Passage to read:

Questian about the choice of base-learner
Sebastian-X opened this issue · 4 comments
You used ResNet-12 as base-learner, and it's also a common choice in recent works. Does it mean that ResNet-12 is a super efficient model for few-shot learning? Is there any paper talks about it? I go throw your paper's related citations, but don't really find any information about this.
Also I see you deployed a ResNet version MAML during experiments whose performance over took the original one's, did you just change the base-learner of MAML and remain other parts the same?
Thanks for your interest in our work.
Answer to Q1: ResNet-12 is an example of deeper networks compared to 4CONV. It is not the most efficient network architecture. I use ResNet-12 in my paper for fair comparisons with the related works. If you'd like to read some papers on the network architecture of few-shot learning, I suggest this one: A Closer Look at Few-shot Classification.
Answer to Q2: We have provided ablative results for MAML on ResNet-12 in the paper. However, it is not the result in the image you attached. The result in the image is for the "MAML+HT" setting, where HT meta-batch is applied. You may find the details in the paper.
If you have any further questions, feel free to add comments.
Thanks for your response!

Source information:
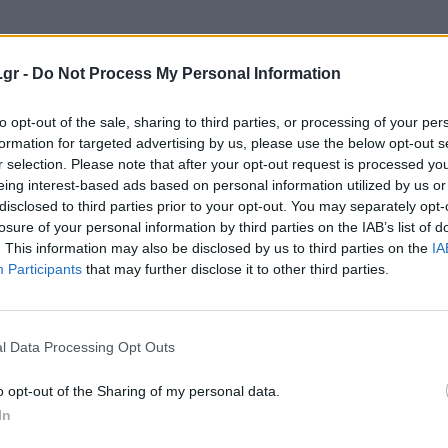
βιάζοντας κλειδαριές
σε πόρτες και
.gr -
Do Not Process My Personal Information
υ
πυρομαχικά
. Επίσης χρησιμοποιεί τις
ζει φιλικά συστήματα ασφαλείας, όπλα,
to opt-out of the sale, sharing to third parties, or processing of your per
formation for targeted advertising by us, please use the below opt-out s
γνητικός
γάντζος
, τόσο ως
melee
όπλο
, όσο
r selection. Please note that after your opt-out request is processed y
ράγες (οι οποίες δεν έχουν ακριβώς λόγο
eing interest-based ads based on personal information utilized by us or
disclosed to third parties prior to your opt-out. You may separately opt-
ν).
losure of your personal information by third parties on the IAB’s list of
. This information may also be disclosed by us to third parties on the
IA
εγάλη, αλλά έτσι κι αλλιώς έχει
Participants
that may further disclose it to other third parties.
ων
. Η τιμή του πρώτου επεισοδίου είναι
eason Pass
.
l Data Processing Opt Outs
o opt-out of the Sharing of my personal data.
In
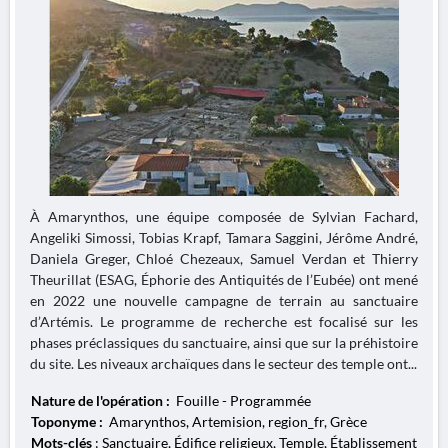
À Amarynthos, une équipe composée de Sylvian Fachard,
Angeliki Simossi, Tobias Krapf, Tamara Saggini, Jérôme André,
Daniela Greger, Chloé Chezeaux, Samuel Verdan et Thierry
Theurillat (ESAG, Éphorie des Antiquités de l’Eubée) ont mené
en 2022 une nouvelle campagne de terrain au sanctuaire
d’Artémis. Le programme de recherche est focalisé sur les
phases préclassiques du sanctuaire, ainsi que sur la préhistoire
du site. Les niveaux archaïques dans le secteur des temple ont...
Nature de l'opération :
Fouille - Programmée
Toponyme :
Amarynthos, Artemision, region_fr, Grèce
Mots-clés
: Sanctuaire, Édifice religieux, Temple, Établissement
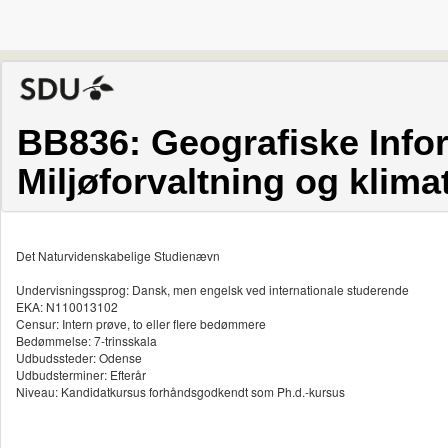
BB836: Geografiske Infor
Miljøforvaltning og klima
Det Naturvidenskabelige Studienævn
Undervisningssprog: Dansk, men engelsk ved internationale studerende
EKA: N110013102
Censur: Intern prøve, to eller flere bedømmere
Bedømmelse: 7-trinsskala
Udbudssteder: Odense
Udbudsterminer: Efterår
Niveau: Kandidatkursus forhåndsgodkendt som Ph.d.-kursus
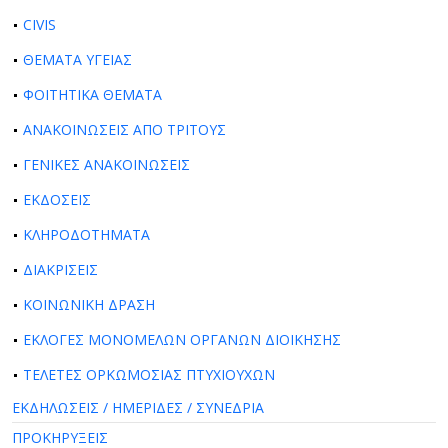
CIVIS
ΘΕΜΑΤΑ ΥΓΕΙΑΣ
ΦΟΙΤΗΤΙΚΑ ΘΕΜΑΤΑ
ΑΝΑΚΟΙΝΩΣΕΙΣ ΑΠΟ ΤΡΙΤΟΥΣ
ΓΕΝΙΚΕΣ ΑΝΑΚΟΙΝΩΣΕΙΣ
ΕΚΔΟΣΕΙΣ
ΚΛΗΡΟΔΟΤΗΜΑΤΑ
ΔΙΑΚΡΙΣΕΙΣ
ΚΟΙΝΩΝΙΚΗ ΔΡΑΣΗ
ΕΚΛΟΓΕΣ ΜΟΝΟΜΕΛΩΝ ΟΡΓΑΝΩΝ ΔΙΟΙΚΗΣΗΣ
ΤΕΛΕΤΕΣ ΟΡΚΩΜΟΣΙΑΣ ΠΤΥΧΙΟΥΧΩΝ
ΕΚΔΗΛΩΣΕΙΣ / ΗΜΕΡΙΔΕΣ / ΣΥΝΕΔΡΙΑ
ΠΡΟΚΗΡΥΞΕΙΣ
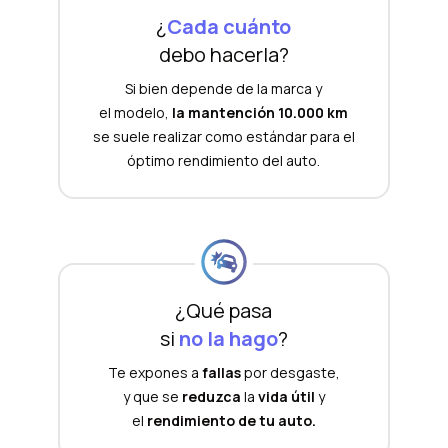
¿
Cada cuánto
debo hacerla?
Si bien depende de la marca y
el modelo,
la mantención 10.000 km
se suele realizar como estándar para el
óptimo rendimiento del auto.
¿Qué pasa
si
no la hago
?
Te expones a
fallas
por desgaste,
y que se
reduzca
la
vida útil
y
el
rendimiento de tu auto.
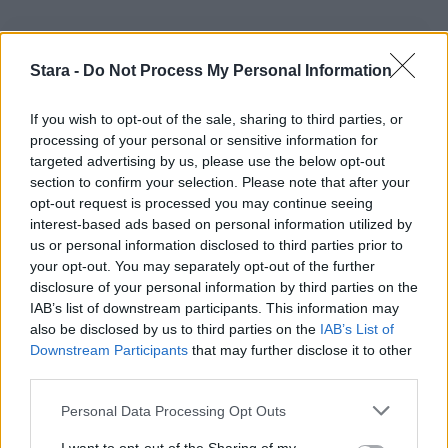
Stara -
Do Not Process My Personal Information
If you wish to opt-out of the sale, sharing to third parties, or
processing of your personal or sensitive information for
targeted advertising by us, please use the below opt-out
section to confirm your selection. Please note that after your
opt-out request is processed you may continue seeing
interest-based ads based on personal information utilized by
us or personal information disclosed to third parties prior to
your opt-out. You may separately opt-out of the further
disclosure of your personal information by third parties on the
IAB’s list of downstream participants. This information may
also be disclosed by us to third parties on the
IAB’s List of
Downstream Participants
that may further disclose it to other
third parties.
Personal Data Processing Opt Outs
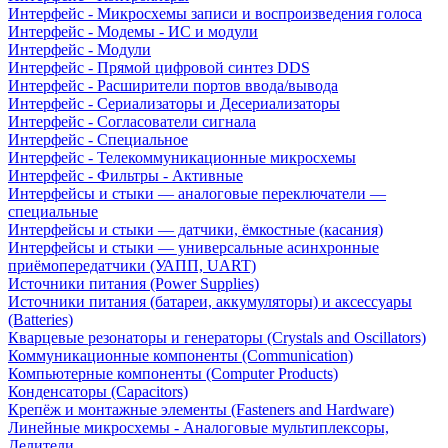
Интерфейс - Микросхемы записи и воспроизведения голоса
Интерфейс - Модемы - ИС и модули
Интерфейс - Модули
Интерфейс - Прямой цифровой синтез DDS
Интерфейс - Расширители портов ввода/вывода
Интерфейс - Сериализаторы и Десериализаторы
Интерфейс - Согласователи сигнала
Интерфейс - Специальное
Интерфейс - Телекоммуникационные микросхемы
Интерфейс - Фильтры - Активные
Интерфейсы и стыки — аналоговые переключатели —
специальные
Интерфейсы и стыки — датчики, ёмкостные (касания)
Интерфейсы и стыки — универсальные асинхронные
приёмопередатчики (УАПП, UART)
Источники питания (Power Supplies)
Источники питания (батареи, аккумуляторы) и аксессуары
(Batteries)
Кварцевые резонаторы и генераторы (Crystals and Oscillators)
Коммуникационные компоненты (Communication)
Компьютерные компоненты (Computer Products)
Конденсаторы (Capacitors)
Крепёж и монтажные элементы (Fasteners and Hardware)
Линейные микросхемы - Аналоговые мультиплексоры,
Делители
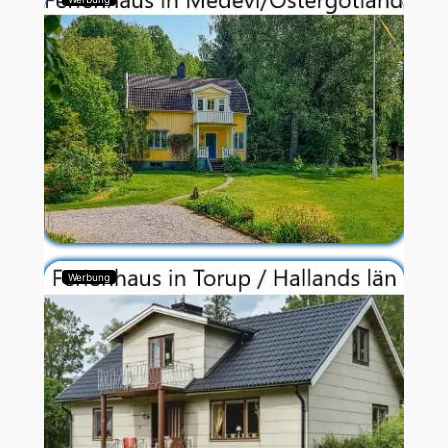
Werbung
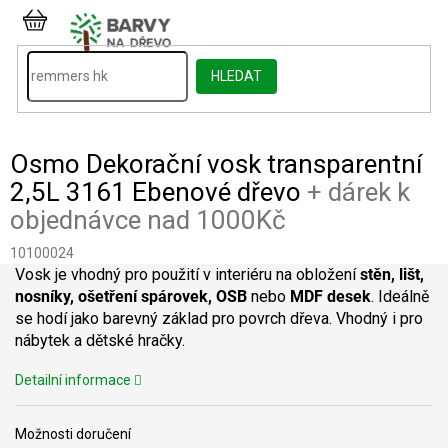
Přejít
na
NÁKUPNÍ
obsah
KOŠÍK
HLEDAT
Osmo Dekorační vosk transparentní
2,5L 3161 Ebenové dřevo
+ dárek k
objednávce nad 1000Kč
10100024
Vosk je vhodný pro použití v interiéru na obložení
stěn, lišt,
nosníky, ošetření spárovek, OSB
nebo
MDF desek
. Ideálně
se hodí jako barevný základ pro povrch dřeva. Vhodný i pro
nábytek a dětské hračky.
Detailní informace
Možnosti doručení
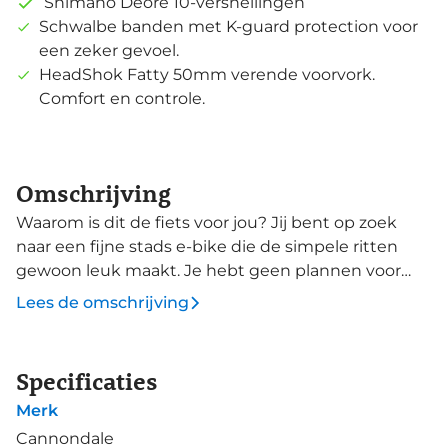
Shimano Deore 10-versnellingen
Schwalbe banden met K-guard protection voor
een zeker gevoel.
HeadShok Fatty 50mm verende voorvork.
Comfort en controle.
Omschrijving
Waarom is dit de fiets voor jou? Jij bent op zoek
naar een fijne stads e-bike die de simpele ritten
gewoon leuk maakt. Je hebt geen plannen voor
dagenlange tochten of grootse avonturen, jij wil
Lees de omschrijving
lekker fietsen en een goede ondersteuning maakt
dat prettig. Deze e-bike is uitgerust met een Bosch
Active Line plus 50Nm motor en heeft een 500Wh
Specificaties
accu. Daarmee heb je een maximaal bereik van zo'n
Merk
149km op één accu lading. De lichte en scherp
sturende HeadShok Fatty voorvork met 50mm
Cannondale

Requirement 1: In the issue thread about choosing a base-learner, rewrite the passage between "Answer to Q1: ResNet-12" and "at Few-shot Classification.", inclusive, swapping "fair comparisons" for "consistent comparisons".
Requirement 2: In the issue thread about choosing a base-learner, which paper does the reply recommend for reading about network architecture in few-shot learning?
Requirement 3: Continue the issue thread about choosing a base-learner for few-shot learning from the point where it stops.

Response area 1:
Answer to Q1: ResNet-12 is an example of deeper networks compared to 4CONV. It is not the most efficient network architecture. I use ResNet-12 in my paper for consistent comparisons with the related works. If you'd like to read some papers on the network architecture of few-shot learning, I suggest this one: A Closer Look at Few-shot Classification.

Response area 2: A Closer Look at Few-shot Classification.

Response area 3:
I see your paper's ablation experiments, but there's still a point I don't understand. If I did't get it wrong, during meta-transfer learning phase, parameters of feature extractor are fixed while parameters of FC and SS layers are updated. However, the last 2 rows of this table shows the results of SS[Θ4;θ] and SS[Θ;θ] whose notation seems to indicate that parameters of feature extractor Θ4/Θ are also fine tuned. I'm a little confused about this, and if i misunderstood this table could you please tell me the difference between SS[Θ4;θ] and SS[Θ;θ]?
SS[Θ;θ] means that we update SS weights for all convolutional layers Θ and the last fully-connected layer θ;
SS[Θ4;θ] means that we update SS weights for the 4th residual block Θ4 of ResNet-12 and the last fully-connected layer θ.
The details are available in the extended version: https://arxiv.org/pdf/1910.03648.pdf
I see. Thank you very much!